Provided text:
★ ★ ★

The stakes are rising. The global business process outsourcing market was valued at US$328.4 billion in 2025 and is projected to reach US$695.8 billion by 2033, growing at a compound annual rate of 9.9 per cent. Finance and accounting remain the largest single service line at roughly 21.4 per cent of that market, while customer service is the fastest-growing segment.
The reasons for offshoring have also changed. Deloitte's 2024 Global Outsourcing Survey found that only 34 per cent of executives now cite cost reduction as their main driver, down sharply from 70 per cent in 2020, with 67 per cent instead prioritising business outcomes over pure savings. If cost alone were the filter, almost any repetitive task would qualify. Today, the first function a CEO of an offshore sets the tone for the whole programme, which makes sequencing a strategic decision rather than an operational afterthought.
"Start with the easy stuff" sounds sensible until you ask what easy actually means. Easy for a finance director might mean low headcount. Easy for a chief risk officer might mean low regulatory exposure. Easy for an operations lead might mean minimal customer contact. Without a shared framework, three executives can look at the same shortlist of functions and reach three different conclusions, which is exactly how offshoring programmes stall in committee before a single role moves.
This article sets out a three-step framework CEOs can apply consistently: prioritise the function, assess the risk, then score readiness, before making the call.
Step 1: Prioritise by Business Criticality and Process Maturity
The simplest way to rank candidate functions is a two-by-two matrix. One axis is business criticality, how directly the function touches revenue, customers or regulatory obligations. The other is process maturity, how standardised, documented and repeatable the work already is.

★ ★ ★

Data:
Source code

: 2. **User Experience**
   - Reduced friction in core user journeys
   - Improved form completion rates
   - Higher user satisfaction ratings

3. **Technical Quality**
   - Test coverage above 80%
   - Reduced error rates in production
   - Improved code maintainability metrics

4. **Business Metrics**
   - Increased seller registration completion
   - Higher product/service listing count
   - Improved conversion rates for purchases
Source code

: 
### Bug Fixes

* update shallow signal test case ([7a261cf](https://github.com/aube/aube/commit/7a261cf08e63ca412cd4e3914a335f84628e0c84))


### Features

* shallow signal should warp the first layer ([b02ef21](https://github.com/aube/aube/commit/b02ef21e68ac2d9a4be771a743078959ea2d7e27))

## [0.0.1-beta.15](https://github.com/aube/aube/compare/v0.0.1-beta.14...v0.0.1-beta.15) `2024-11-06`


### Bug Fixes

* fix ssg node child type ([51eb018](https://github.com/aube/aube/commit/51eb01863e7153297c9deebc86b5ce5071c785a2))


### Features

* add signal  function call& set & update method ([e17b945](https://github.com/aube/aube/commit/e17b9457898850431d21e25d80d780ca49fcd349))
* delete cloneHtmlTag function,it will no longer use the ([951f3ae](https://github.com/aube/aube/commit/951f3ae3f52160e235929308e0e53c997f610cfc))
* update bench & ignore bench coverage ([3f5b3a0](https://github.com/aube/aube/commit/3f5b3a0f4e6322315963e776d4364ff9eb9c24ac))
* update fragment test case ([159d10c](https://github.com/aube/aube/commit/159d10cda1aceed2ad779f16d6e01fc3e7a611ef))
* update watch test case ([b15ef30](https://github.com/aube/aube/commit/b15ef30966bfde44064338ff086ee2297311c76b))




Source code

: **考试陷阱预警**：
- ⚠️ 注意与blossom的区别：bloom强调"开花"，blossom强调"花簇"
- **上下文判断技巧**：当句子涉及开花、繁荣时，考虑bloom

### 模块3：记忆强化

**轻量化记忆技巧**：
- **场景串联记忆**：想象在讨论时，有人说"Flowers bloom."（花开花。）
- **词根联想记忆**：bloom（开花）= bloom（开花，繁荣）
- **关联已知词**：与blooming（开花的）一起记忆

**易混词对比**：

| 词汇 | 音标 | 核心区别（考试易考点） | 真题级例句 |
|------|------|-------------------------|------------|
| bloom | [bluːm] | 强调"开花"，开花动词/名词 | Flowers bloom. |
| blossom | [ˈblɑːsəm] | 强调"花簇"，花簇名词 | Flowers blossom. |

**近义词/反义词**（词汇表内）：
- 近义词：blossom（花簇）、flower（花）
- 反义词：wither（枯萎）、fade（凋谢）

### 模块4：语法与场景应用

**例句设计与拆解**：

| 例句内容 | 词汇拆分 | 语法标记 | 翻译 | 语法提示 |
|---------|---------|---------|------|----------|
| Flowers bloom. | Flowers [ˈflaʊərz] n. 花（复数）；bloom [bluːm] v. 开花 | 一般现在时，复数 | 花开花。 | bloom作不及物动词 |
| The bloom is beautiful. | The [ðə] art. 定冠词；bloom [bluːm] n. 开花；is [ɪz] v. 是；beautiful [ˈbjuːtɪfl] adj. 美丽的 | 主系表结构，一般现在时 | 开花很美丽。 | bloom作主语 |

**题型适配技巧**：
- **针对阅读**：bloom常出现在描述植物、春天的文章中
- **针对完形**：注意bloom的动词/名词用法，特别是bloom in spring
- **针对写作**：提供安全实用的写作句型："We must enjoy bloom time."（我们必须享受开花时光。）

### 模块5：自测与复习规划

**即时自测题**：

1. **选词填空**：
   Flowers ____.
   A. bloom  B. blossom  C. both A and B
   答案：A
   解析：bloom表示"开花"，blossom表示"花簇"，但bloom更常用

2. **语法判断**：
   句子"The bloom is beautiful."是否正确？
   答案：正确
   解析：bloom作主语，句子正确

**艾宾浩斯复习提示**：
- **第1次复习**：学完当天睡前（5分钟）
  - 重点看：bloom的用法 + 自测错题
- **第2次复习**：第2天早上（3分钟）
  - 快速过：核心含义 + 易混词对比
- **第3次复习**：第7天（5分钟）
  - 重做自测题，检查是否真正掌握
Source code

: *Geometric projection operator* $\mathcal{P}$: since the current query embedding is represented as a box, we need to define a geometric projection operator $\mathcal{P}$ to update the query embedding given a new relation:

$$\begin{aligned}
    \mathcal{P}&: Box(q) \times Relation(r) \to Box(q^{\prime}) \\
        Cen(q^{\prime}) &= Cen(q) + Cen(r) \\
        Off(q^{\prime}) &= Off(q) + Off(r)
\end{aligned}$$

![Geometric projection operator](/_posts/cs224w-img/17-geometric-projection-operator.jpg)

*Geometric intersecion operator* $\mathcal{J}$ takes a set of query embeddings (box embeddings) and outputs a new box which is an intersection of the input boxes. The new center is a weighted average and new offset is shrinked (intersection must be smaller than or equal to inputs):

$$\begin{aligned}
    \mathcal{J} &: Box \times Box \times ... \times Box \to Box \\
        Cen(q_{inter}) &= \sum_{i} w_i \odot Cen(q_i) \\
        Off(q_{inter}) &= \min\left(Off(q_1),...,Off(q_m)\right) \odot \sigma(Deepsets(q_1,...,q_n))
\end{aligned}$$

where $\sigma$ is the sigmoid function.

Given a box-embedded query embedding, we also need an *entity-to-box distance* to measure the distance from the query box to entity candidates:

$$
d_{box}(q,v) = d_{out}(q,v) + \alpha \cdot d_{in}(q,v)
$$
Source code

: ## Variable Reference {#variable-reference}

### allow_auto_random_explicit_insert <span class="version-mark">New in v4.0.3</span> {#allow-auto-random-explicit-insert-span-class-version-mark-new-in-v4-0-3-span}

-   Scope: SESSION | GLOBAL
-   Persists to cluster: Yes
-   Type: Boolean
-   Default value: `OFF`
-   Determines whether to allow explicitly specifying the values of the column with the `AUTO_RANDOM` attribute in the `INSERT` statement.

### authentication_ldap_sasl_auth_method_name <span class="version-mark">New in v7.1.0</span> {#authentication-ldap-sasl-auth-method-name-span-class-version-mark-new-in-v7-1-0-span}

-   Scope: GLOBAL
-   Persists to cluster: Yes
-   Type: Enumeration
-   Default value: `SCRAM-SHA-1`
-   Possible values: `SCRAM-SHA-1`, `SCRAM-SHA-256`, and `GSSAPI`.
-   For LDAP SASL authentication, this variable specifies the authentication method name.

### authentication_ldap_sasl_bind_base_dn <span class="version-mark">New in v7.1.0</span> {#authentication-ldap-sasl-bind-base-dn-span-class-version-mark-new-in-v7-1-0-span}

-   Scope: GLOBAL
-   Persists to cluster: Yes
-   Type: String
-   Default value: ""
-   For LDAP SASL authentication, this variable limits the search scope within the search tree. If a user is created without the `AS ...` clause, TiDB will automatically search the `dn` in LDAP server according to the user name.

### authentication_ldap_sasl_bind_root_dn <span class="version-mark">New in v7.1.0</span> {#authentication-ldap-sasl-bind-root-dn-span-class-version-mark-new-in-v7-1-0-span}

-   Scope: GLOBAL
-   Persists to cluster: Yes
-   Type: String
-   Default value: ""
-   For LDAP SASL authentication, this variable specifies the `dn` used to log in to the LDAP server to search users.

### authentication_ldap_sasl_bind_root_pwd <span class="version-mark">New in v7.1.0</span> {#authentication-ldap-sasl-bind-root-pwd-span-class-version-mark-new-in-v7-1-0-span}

★ ★ ★

Work request:
In the outsourcing article, what share of executives in Deloitte's 2024 Global Outsourcing Survey cited cost reduction as their main driver for offshoring?

Output of the task:
34 percent